Does Absolute Power Equal Absolute Success?

Most of us believe that government is failing to govern well. At the federal level, we blame “partisan gridlock” and with good reason. A Democratic President strives to build consensus with a Republican House and a narrowly Democratic Senate. They constantly bog down in conflict and struggle to govern together.

What is our excuse in Texas? Every single statewide office is held by Republicans. The State House of Representatives has a super-majority of Republicans and the Senate has a solid majority. Granted, the Senate mostly adheres to a two-thirds rule and likes to build agreement among even their Democratic members. However, they will suspend the rules when necessary to avoid gridlock and they have the votes to do so.

So, what is the problem? Why can’t they solve the state’s problems? It is becoming obvious that even absolute control cannot guarantee widespread agreement on complex policy issues. To get the Texas House and Senate to agree on issues this Legislative Session has been extremely challenging.

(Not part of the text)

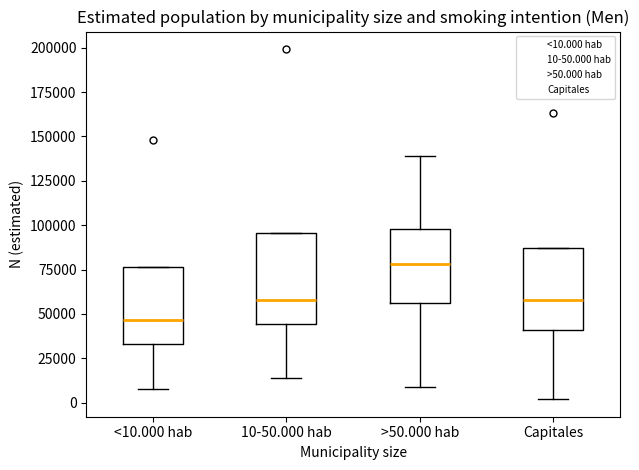

Reading left to right, read every box against the y-axis: the position of its median line, the range the box covers, and the ends of its whiskers. The values are not printed on the chart, so give them approximately, as read against the axis.

<10.000 hab: median 45000, box 35000 to 75000, whiskers 10000 to 75000
10-50.000 hab: median 60000, box 45000 to 95000, whiskers 15000 to 95000
>50.000 hab: median 80000, box 55000 to 100000, whiskers 10000 to 140000
Capitales: median 60000, box 40000 to 85000, whiskers 0 to 85000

Every time it appears that they have agreed upon something, the delicate compromise will fall apart as the two chambers try to approve it.

Granted, House Democrats (though few in numbers) have been especially adept at using Rules of Order to create chaos in the process but even they know they are only postponing the inevitable.

Generally, it is puzzling to this observer how agreement cannot be reached when one party controls everything.

Is our federal government better off with partisan divide? Does it force deeper debate and compromise? I had never thought so until witnessing this Texas Legislative session.

The great experiment of democracy continues. Which system do you think creates the best public policy?